═════ DOCUMENT SEGMENT ═════

Given two numbers, x and y, find the position of the rightmost different bit of the two numbers.

Example 1:

  • Input: x=11, y=9
  • Output: 2

11 - 1011
9 - 1001

The second rightmost bit is different, hence, the answer is 2.

Solution

We’ll use bitwise XOR and find the position of the rightmost set bit.

The steps involved in the solution are as follows:

  1. Find the bitwise XOR of x and y. Here, the different bits of x and y become set in x ^ y. If the numbers are identical, then the XOR will be zero, and there will be no different bit.
  2. Find the position of the rightmost set bit of the result of step 1. Refer to How to find the position of the rightmost set bit of an integer? for the implementation.

Example of the algorithm:

  • 11 - 1011
  • 9 - 1001
  • 11 ^ 9 - 0110

The position of the rightmost set of bits is 2.

Code example

Let’s look at the code below:

public class Main {

    static int findOnlySetBitPos(int n){
        return (int)((Math.log10(n)) / Math.log10(2)) + 1;
    }

    static int positionOfRightmostSetBit(int num){
        if((num & 1) != 0) return 1;

        // Step 1
        int andOp = num & (num - 1);
        // Step 2
        int xorOp = num ^ andOp;
        // Step 3
        return findOnlySetBitPos(xorOp);
    }

    public static void main(String[] args) {
        int x = 11;
        int y = 9;
        int xorOp = x ^ y;
        if(xorOp == 0)

═════

## TASKS AND EXERCISES
1 > In the bit-manipulation text, what happens to the XOR of x and y when the two numbers are identical?
2 > From the bit-manipulation text, output the part that opens with the words containing "1. Find the" and closes with "of bits is 2.".
The data after this point is separate material with no connection to the bit-manipulation text.

═════ DATA ═════

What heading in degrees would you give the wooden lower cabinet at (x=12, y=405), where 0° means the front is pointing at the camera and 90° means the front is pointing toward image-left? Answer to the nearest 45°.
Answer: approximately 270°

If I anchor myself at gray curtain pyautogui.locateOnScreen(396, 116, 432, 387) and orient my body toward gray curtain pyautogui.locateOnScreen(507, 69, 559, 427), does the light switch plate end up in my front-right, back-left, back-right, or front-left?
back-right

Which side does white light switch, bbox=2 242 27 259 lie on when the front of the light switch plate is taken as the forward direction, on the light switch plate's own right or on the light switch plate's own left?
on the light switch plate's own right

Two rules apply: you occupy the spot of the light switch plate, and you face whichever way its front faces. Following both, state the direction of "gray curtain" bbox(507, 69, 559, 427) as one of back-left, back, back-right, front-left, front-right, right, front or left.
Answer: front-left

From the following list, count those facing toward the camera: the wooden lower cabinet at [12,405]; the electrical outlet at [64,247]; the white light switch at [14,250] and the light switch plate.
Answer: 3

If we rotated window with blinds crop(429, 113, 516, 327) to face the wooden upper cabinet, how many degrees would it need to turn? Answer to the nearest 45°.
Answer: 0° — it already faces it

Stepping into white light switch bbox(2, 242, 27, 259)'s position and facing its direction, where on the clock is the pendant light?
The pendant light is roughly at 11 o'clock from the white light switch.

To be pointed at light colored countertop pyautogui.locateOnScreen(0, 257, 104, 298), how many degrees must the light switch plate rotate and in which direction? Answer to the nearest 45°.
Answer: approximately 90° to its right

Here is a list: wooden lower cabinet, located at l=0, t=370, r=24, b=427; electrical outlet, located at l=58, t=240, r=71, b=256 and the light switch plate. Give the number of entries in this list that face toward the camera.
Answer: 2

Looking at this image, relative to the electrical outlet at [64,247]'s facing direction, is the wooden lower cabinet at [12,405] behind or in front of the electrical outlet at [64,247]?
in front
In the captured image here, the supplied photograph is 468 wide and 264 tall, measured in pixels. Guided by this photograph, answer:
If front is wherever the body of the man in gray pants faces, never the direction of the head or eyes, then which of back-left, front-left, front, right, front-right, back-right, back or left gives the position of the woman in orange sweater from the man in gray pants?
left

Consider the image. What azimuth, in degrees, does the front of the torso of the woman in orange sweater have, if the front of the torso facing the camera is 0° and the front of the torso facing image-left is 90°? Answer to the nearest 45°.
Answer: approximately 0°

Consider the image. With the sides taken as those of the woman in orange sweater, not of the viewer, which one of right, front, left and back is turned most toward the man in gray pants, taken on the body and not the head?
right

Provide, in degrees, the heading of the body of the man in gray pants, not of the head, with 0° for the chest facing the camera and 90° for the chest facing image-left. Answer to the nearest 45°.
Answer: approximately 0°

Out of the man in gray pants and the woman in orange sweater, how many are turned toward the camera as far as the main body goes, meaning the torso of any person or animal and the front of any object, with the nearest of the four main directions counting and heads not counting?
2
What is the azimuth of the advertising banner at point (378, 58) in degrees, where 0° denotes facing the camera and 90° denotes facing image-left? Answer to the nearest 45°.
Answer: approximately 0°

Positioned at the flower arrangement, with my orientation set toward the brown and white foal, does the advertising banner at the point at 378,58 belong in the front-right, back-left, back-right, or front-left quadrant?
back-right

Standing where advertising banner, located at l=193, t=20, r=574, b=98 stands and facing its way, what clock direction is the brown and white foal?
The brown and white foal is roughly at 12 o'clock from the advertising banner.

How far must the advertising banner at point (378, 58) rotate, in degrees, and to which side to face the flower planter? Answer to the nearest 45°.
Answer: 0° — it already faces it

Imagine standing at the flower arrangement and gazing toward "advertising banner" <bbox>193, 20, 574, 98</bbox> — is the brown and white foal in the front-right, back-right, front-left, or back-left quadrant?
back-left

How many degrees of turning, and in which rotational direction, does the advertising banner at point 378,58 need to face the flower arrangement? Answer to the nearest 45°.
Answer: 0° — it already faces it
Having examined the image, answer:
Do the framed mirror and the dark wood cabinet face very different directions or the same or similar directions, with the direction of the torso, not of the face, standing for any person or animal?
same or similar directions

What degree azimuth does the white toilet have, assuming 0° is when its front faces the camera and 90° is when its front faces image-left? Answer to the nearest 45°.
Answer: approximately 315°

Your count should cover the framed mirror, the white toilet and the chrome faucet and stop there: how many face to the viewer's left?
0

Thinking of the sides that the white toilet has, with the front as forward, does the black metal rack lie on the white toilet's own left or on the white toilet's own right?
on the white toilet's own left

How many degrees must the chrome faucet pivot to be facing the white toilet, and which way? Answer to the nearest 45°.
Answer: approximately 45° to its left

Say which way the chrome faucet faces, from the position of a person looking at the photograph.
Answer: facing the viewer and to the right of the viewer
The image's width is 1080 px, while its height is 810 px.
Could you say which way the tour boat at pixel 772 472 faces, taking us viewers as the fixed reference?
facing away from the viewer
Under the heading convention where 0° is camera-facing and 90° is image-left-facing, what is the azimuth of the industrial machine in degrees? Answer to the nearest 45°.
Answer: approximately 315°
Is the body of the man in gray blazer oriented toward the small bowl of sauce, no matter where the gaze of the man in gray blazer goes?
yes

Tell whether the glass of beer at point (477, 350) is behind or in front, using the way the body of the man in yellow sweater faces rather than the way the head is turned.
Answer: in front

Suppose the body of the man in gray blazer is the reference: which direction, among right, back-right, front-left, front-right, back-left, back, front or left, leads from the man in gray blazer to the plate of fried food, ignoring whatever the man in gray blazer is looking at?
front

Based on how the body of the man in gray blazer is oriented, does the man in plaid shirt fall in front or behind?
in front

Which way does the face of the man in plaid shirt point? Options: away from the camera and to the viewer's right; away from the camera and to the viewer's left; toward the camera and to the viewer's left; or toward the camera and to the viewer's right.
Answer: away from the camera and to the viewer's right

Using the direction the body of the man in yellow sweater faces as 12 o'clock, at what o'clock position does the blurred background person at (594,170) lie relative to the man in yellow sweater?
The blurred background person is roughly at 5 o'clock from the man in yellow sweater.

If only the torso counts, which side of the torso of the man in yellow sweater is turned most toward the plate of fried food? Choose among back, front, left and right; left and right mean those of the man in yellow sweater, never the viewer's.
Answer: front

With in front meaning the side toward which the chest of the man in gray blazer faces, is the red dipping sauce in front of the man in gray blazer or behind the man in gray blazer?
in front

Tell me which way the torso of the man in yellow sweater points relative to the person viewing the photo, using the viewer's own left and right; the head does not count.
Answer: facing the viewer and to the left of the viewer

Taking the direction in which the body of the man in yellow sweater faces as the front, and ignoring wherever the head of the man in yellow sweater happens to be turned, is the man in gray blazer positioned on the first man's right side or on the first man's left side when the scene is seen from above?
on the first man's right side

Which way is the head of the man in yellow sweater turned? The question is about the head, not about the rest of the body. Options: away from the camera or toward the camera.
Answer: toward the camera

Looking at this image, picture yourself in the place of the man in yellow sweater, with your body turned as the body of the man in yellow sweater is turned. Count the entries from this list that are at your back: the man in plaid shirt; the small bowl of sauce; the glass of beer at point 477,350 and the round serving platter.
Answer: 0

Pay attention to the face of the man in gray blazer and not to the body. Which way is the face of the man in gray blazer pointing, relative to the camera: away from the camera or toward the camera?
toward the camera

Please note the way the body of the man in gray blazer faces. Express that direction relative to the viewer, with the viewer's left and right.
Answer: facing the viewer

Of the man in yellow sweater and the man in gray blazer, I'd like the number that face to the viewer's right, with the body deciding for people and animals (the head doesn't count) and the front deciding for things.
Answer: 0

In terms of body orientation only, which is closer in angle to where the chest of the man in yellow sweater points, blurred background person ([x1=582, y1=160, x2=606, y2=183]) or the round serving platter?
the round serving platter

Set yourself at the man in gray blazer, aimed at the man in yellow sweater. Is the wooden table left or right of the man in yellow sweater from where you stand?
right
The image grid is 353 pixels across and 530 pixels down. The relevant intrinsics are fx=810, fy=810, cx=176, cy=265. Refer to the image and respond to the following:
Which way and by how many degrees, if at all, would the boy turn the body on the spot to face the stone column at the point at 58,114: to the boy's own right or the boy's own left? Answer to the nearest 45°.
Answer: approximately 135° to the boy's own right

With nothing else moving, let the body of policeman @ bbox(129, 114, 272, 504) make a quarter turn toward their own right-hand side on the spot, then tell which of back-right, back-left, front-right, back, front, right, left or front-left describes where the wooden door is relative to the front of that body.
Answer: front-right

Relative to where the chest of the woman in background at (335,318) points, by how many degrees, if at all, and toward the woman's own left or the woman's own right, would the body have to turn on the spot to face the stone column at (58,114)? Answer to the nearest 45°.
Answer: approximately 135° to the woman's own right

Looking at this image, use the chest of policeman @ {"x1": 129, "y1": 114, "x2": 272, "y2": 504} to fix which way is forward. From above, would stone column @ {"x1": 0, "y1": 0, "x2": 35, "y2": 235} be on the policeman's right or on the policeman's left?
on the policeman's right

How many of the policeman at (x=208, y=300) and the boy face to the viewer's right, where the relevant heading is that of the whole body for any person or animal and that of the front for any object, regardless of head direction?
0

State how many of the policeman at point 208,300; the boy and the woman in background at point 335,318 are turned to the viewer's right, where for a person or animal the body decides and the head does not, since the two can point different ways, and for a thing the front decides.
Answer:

═════

## SOLUTIONS TO EACH TASK
1 > The XOR is zero, and there is no different bit.

2 >
1. Find the bitwise XOR of x and y. Here, the different bits of x and y become set in x ^ y. If the numbers are identical, then the XOR will be zero, and there will be no different bit.
  2. Find the position of the rightmost set bit of the result of step 1. Refer to How to find the position of the rightmost set bit of an integer? for the implementation.

Example of the algorithm:

  • 11 - 1011
  • 9 - 1001
  • 11 ^ 9 - 0110

The position of the rightmost set of bits is 2.